Starting with the line that contains "- admin account: admin - 12345", write out each line through the end of the listing, unchanged. Output nothing else.

== Entries provided ==

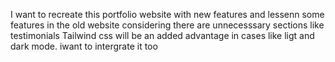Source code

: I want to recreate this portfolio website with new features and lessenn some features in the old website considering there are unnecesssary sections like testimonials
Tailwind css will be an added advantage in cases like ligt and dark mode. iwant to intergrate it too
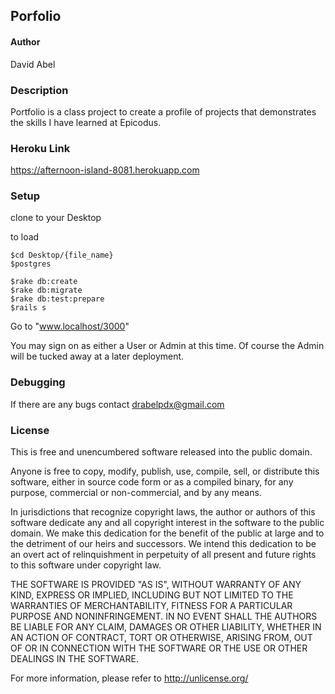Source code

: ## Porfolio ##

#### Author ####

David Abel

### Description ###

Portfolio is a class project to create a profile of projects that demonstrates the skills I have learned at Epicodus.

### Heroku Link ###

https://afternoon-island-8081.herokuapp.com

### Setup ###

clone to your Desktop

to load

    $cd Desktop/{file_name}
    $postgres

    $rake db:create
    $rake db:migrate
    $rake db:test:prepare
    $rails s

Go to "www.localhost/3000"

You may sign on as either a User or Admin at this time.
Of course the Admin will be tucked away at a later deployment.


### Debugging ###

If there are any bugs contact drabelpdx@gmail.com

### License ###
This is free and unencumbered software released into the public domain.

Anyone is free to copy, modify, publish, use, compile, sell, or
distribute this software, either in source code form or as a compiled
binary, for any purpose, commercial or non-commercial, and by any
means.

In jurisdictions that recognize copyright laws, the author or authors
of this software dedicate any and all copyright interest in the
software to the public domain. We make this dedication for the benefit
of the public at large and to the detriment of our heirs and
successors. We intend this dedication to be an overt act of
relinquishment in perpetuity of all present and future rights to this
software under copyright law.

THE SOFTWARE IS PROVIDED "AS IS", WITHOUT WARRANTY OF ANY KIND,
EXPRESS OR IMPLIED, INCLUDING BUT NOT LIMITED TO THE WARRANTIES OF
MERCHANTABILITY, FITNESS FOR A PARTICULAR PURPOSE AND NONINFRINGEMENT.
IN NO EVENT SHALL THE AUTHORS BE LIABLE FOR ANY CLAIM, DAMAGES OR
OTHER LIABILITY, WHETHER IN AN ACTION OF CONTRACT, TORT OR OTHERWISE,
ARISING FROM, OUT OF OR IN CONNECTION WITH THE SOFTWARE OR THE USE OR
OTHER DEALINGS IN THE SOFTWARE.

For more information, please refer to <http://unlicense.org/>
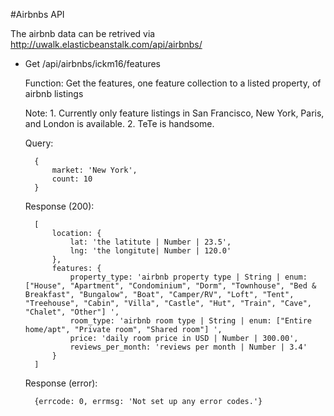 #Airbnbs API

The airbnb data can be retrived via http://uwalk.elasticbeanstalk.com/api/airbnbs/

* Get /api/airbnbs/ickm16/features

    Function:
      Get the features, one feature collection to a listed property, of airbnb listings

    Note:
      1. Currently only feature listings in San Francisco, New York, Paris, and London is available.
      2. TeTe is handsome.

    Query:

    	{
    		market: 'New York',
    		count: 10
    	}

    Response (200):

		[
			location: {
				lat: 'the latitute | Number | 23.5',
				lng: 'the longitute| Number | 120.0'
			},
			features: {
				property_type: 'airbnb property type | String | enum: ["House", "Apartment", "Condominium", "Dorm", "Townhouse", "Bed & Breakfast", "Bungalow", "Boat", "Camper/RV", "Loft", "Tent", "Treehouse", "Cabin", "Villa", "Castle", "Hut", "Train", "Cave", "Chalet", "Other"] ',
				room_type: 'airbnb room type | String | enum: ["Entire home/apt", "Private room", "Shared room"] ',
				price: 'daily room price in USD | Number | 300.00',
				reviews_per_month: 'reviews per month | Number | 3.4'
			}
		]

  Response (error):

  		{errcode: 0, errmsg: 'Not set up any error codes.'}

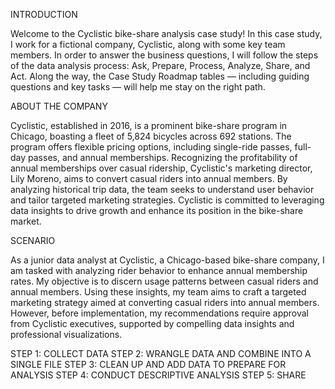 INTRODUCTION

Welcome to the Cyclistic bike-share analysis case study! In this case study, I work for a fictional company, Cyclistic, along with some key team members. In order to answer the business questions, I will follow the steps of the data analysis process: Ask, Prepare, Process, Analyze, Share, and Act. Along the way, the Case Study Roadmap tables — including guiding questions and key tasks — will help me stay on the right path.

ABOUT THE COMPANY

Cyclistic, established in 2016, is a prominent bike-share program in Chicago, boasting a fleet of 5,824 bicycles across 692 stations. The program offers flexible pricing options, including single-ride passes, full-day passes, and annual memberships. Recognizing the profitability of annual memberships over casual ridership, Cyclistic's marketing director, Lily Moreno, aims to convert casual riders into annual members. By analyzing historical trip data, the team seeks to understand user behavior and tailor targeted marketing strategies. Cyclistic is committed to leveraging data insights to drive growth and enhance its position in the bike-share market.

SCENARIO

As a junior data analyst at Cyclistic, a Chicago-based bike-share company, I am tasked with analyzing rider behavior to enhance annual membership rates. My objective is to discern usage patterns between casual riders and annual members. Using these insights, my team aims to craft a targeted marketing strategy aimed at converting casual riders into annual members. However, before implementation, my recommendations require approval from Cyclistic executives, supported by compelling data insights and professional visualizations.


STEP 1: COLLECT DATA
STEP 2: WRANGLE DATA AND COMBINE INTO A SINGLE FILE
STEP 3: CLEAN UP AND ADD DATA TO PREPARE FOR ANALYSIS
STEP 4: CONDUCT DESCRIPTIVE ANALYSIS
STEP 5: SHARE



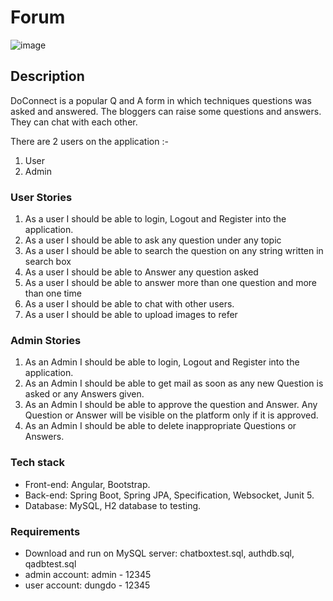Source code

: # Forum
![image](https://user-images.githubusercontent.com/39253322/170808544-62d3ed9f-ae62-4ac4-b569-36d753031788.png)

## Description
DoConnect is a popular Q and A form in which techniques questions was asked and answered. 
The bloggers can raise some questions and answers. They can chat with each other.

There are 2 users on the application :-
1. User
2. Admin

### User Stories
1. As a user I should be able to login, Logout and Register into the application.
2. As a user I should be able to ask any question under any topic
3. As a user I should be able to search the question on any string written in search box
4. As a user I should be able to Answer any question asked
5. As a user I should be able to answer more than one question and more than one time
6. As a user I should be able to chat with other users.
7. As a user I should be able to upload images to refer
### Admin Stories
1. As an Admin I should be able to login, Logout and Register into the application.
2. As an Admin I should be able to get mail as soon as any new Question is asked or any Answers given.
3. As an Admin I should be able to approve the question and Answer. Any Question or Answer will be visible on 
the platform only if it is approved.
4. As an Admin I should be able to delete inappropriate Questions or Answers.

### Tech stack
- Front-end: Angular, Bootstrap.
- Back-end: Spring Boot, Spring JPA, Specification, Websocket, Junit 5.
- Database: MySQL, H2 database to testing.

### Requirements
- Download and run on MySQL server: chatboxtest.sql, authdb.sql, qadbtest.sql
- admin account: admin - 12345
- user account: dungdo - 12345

===

* Exercise answer
- admin account: admin - 12345
- user account: dungdo - 12345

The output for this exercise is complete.